> **Supplied data**
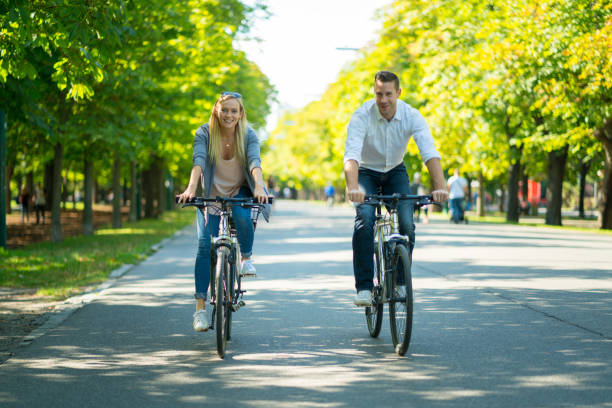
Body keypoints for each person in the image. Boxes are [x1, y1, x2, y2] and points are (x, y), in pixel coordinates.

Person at [344, 70, 449, 306]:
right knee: (364, 220)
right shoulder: (362, 115)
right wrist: (352, 187)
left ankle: (401, 280)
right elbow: (351, 154)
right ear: (374, 92)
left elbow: (429, 151)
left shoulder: (412, 115)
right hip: (367, 172)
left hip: (395, 170)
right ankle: (364, 287)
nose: (383, 100)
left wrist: (440, 186)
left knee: (407, 223)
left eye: (388, 94)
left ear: (398, 93)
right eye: (379, 94)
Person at [177, 91, 271, 332]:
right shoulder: (204, 133)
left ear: (240, 114)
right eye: (225, 110)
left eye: (234, 110)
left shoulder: (248, 134)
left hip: (239, 190)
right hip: (211, 194)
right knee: (203, 245)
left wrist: (259, 186)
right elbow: (198, 161)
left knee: (241, 214)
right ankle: (200, 310)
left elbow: (254, 162)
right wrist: (190, 188)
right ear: (216, 111)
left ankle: (246, 258)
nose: (229, 114)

> **Task brief**
Search the material above for the word "elbow", then copy each line that holds it.

> **Expected output**
right elbow: (351, 154)
left elbow: (429, 151)
right elbow: (198, 161)
left elbow: (254, 162)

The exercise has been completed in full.